Can you clarify for me if the inputs variable in the tutorial gets some information from the features implicitly? Because I can’t find any explicit use of features anywhere in it.

node_embed = nn.Embedding(g.number_of_nodes(), 5)  # Every node has an embedding of size 5.
inputs = node_embed.weight                         # Use the embedding weight as the node features.
nn.init.xavier_uniform_(inputs)

If I use the features like here, how can I include features that are tensors(or arrays).
Can the csv look like this with the feat column where second feature is [1,2,3]
"0.5477868606453535, [1,2,3], 0.936706701616337".
For example, i want to use a one hot encoded feature, how can I do that?

mufeili · April 26, 2023, 2:59am

Can you clarify for me if the inputs variable in the tutorial gets some information from the features implicitly? Because I can’t find any explicit use of features anywhere in it.

From the code, it seems that this graph does not have input node features. Instead, the model learns node embeddings from scratch.

If I use the features like here, how can I include features that are tensors(or arrays).
Can the csv look like this with the feat column where second feature is [1,2,3]
"0.5477868606453535, [1,2,3], 0.936706701616337".
For example, i want to use a one hot encoded feature, how can I do that?

What do you mean by including features? You don’t necessarily need to use this data format. You can have some PyTorch tensors on disk and load them into memory.

kramer · April 26, 2023, 8:41am

From the code, it seems that this graph does not have input node features. Instead, the model learns node embeddings from scratch.

Yes, That’s what i thought. I was confused because they had used one hot encoding for a column.

What do you mean by including features?

I have some columns in a csv that I would like to use as features for the nodes.

You don’t necessarily need to use this data format. You can have some PyTorch tensors on disk and load them into memory.

Oh, okay. That would mean I will have to change the model as well. Can you share a code for that?

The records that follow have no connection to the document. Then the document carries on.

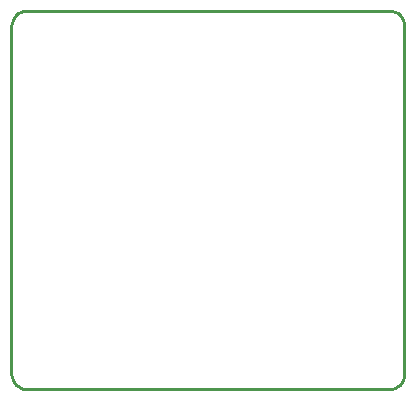
<source format=gko>
G04*
G04 #@! TF.GenerationSoftware,Altium Limited,Altium Designer,18.0.11 (651)*
G04*
G04 Layer_Color=16711935*
%FSLAX44Y44*%
%MOMM*%
G71*
G01*
G75*
%ADD23C,0.2540*%
D23*
X21590Y331470D02*
X19112Y331226D01*
X16730Y330503D01*
X14534Y329330D01*
X12610Y327750D01*
X11030Y325826D01*
X9857Y323630D01*
X9134Y321248D01*
X8890Y318770D01*
Y24130D02*
X9134Y21652D01*
X9857Y19270D01*
X11030Y17074D01*
X12610Y15150D01*
X14534Y13570D01*
X16730Y12397D01*
X19112Y11674D01*
X21590Y11430D01*
X328930D02*
X331408Y11674D01*
X333790Y12397D01*
X335986Y13570D01*
X337910Y15150D01*
X339490Y17074D01*
X340663Y19270D01*
X341386Y21652D01*
X341630Y24130D01*
Y318770D02*
X341386Y321248D01*
X340663Y323630D01*
X339490Y325826D01*
X337910Y327750D01*
X335986Y329330D01*
X333790Y330503D01*
X331408Y331226D01*
X328930Y331470D01*
X21590D02*
X83820D01*
X8890Y24130D02*
Y318770D01*
X21590Y11430D02*
X118110D01*
X328930D01*
X341630Y24130D02*
Y318770D01*
X81280Y331470D02*
X328930D01*
M02*

</source>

The other tutorial that uses the features of nodes, they use a single ndata['feat'] with shape (no.of nodes, no.features), and i am trying to do something similar for myself as well.

mufeili · April 27, 2023, 2:55am

This is equivalent to learning an embedding table as the first layer is equivalent to slicing rows of the first learnable weight matrix.

Oh, okay. That would mean I will have to change the model as well. Can you share a code for that?

The other tutorial that uses the features of nodes, they use a single ndata['feat'] with shape (no.of nodes, no.features), and i am trying to do something similar for myself as well.

Do you mean you want to both use node features and learn node embeddings from scratch? You can simply use an MLP to project the input node features and concatenate the results with the node embeddings.

system · May 27, 2023, 2:55am

This topic was automatically closed 30 days after the last reply. New replies are no longer allowed.